Surviving the Ghor winter: an ACF lifeline

Abdul Rahman yearns to return to his farm in the Nalenj area of Charsadra District in Ghor Province, where he managed to provide for his family of seven by harvesting wheat.
Ongoing armed skirmishes between the Taliban and Afghanistan National Security Forces forced the family to flee six months ago to the provincial capital of Chaghcharan and Rahman is not sure when his village will be safe enough to return. “Finding work in Chaghcharan is difficult. It is a very small city with limited opportunities for employment,” says the 50-year-old father of four sons and a daughter. The land around the city is not very fertile, yielding few prospects for the agricultural-related work to which Rahman is most accustomed. Competition is fierce for the few jobs that are available in Chaghcharan, which currently hosts hundreds of internally displaced families.

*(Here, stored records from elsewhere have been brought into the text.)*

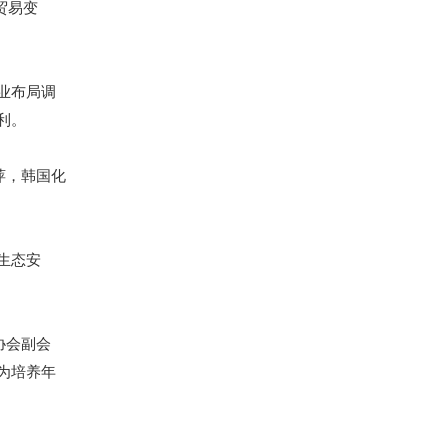
贸易变
业布局调
利。
萍，韩国化
生态安
协会副会
为培养年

Family relies on humanitarian lifeline for survival

Most of Chaghcharan’s residents are poor and lack the income required for construction projects that would provide Rahman with an opportunity to work odd jobs as a day labourer. He has no funds to start his own business. “I am going through a very bad time. I am jobless now and rely on external assistance. I have no source of income to buy food for my family or to pay for medical treatment for my sick children,” he says.

Rahman, his wife, their sons Qurban, 10, Mubarak Sha, 7, Abdul Samad, 5, and Abdul Basit, 2 and daughter Sayera 3 managed to find shelter thanks to the kindness of a community elder, who allows the family to stay for free in a one-room house on his property on the northern outskirts of Chaghcharan.

Rahman is a stay-at-home father these days. He cares for his children while his wife attends a poultry farming training course. The couple hopes to establish a small homebased poultry farm once the course is completed that will provide a source of income for their family.

ACF distributes multi-purpose cash

Rahman was one of the beneficiaries deemed eligible for assistance under an Action contre la Faim (ACF) project. ACF received US$195,000 in funding from the Common Humanitarian Fund (CHF) to address gaps in winterization assistance to 900 shockaffected and extremely vulnerable households in Chaghcharan city and the Allah Yar area, located on the outskirts of Chaghcharan.

As soon as Rahman received his grant of 7,000 Afghanis (approximately US$100) from ACF, he paid off the family’s 2,000 Afghanis debt at a local shop, where he had previously purchased food on credit.

During the winter, incidents of acute respiratory infection are high among vulnerable families eligible for ACF winterization assistance. Rahman spent a portion of the cash he received from ACF on medical treatment for two of his children who suffered from the infection. He also purchased a 10 kg can of vegetable oil and intends to use the remaining funds on food.